### Task objective
Exactly as they stand, give the records below again, with no images.

### Supplied entries
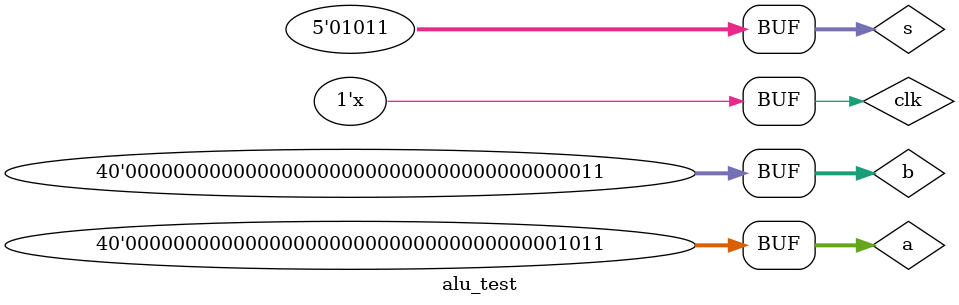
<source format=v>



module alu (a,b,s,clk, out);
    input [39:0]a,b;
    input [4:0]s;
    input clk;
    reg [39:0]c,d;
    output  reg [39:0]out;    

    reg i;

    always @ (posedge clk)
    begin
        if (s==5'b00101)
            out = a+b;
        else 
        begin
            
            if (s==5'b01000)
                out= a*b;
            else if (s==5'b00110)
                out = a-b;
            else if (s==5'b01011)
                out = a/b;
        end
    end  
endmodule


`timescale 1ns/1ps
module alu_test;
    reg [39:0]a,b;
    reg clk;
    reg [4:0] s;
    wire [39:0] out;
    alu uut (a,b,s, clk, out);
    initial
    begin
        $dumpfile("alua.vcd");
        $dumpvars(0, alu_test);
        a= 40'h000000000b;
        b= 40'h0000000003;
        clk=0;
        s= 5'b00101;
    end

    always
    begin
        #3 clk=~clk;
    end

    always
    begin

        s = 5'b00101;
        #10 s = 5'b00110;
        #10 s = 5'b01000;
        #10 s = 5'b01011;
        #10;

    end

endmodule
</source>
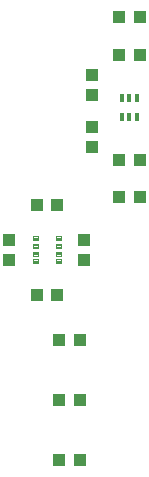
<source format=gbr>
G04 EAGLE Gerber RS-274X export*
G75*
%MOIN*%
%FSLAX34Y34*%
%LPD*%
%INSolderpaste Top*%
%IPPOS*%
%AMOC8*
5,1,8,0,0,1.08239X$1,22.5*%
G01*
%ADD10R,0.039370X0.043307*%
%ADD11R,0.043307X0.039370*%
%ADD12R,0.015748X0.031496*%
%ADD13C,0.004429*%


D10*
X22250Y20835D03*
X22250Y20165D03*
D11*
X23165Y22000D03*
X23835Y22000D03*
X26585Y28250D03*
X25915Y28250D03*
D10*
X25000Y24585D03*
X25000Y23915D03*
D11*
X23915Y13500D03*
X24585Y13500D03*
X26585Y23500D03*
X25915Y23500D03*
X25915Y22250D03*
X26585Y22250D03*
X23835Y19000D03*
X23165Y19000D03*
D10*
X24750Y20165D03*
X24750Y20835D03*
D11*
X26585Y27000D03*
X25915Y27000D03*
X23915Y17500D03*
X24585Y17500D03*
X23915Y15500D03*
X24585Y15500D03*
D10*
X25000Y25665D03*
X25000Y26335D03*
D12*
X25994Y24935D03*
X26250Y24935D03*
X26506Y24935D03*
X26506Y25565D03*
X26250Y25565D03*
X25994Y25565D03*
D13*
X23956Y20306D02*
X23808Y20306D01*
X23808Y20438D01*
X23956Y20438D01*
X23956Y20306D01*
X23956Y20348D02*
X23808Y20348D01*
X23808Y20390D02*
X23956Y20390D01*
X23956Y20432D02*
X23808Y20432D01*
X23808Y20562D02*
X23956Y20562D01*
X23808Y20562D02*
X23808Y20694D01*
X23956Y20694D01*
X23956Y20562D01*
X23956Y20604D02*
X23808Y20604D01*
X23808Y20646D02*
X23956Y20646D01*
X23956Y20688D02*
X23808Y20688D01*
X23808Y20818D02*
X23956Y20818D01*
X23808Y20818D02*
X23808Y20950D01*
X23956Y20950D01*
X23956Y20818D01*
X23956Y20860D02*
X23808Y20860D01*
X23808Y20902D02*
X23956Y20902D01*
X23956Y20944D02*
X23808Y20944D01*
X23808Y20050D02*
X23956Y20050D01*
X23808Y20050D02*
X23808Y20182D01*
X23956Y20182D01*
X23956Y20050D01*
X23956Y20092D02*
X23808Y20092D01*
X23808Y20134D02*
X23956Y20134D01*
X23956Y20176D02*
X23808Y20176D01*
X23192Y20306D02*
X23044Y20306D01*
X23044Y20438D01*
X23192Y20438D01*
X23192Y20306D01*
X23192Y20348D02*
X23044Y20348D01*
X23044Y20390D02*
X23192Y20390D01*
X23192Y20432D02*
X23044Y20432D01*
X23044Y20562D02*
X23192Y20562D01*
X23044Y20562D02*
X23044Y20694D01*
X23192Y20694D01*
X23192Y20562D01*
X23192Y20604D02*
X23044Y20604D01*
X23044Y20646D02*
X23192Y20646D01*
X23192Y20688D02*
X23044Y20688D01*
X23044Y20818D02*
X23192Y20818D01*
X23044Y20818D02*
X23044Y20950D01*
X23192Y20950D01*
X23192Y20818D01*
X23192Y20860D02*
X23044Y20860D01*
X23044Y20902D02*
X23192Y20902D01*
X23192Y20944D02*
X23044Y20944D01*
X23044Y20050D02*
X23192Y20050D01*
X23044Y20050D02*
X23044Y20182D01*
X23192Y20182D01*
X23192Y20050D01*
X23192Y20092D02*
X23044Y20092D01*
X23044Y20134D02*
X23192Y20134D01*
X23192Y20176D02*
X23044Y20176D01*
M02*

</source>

### Exercise response
<source format=v>



module alu (a,b,s,clk, out);
    input [39:0]a,b;
    input [4:0]s;
    input clk;
    reg [39:0]c,d;
    output  reg [39:0]out;    

    reg i;

    always @ (posedge clk)
    begin
        if (s==5'b00101)
            out = a+b;
        else 
        begin
            
            if (s==5'b01000)
                out= a*b;
            else if (s==5'b00110)
                out = a-b;
            else if (s==5'b01011)
                out = a/b;
        end
    end  
endmodule


`timescale 1ns/1ps
module alu_test;
    reg [39:0]a,b;
    reg clk;
    reg [4:0] s;
    wire [39:0] out;
    alu uut (a,b,s, clk, out);
    initial
    begin
        $dumpfile("alua.vcd");
        $dumpvars(0, alu_test);
        a= 40'h000000000b;
        b= 40'h0000000003;
        clk=0;
        s= 5'b00101;
    end

    always
    begin
        #3 clk=~clk;
    end

    always
    begin

        s = 5'b00101;
        #10 s = 5'b00110;
        #10 s = 5'b01000;
        #10 s = 5'b01011;
        #10;

    end

endmodule
</source>
<source format=gbr>
G04 EAGLE Gerber RS-274X export*
G75*
%MOIN*%
%FSLAX34Y34*%
%LPD*%
%INSolderpaste Top*%
%IPPOS*%
%AMOC8*
5,1,8,0,0,1.08239X$1,22.5*%
G01*
%ADD10R,0.039370X0.043307*%
%ADD11R,0.043307X0.039370*%
%ADD12R,0.015748X0.031496*%
%ADD13C,0.004429*%


D10*
X22250Y20835D03*
X22250Y20165D03*
D11*
X23165Y22000D03*
X23835Y22000D03*
X26585Y28250D03*
X25915Y28250D03*
D10*
X25000Y24585D03*
X25000Y23915D03*
D11*
X23915Y13500D03*
X24585Y13500D03*
X26585Y23500D03*
X25915Y23500D03*
X25915Y22250D03*
X26585Y22250D03*
X23835Y19000D03*
X23165Y19000D03*
D10*
X24750Y20165D03*
X24750Y20835D03*
D11*
X26585Y27000D03*
X25915Y27000D03*
X23915Y17500D03*
X24585Y17500D03*
X23915Y15500D03*
X24585Y15500D03*
D10*
X25000Y25665D03*
X25000Y26335D03*
D12*
X25994Y24935D03*
X26250Y24935D03*
X26506Y24935D03*
X26506Y25565D03*
X26250Y25565D03*
X25994Y25565D03*
D13*
X23956Y20306D02*
X23808Y20306D01*
X23808Y20438D01*
X23956Y20438D01*
X23956Y20306D01*
X23956Y20348D02*
X23808Y20348D01*
X23808Y20390D02*
X23956Y20390D01*
X23956Y20432D02*
X23808Y20432D01*
X23808Y20562D02*
X23956Y20562D01*
X23808Y20562D02*
X23808Y20694D01*
X23956Y20694D01*
X23956Y20562D01*
X23956Y20604D02*
X23808Y20604D01*
X23808Y20646D02*
X23956Y20646D01*
X23956Y20688D02*
X23808Y20688D01*
X23808Y20818D02*
X23956Y20818D01*
X23808Y20818D02*
X23808Y20950D01*
X23956Y20950D01*
X23956Y20818D01*
X23956Y20860D02*
X23808Y20860D01*
X23808Y20902D02*
X23956Y20902D01*
X23956Y20944D02*
X23808Y20944D01*
X23808Y20050D02*
X23956Y20050D01*
X23808Y20050D02*
X23808Y20182D01*
X23956Y20182D01*
X23956Y20050D01*
X23956Y20092D02*
X23808Y20092D01*
X23808Y20134D02*
X23956Y20134D01*
X23956Y20176D02*
X23808Y20176D01*
X23192Y20306D02*
X23044Y20306D01*
X23044Y20438D01*
X23192Y20438D01*
X23192Y20306D01*
X23192Y20348D02*
X23044Y20348D01*
X23044Y20390D02*
X23192Y20390D01*
X23192Y20432D02*
X23044Y20432D01*
X23044Y20562D02*
X23192Y20562D01*
X23044Y20562D02*
X23044Y20694D01*
X23192Y20694D01*
X23192Y20562D01*
X23192Y20604D02*
X23044Y20604D01*
X23044Y20646D02*
X23192Y20646D01*
X23192Y20688D02*
X23044Y20688D01*
X23044Y20818D02*
X23192Y20818D01*
X23044Y20818D02*
X23044Y20950D01*
X23192Y20950D01*
X23192Y20818D01*
X23192Y20860D02*
X23044Y20860D01*
X23044Y20902D02*
X23192Y20902D01*
X23192Y20944D02*
X23044Y20944D01*
X23044Y20050D02*
X23192Y20050D01*
X23044Y20050D02*
X23044Y20182D01*
X23192Y20182D01*
X23192Y20050D01*
X23192Y20092D02*
X23044Y20092D01*
X23044Y20134D02*
X23192Y20134D01*
X23192Y20176D02*
X23044Y20176D01*
M02*

</source>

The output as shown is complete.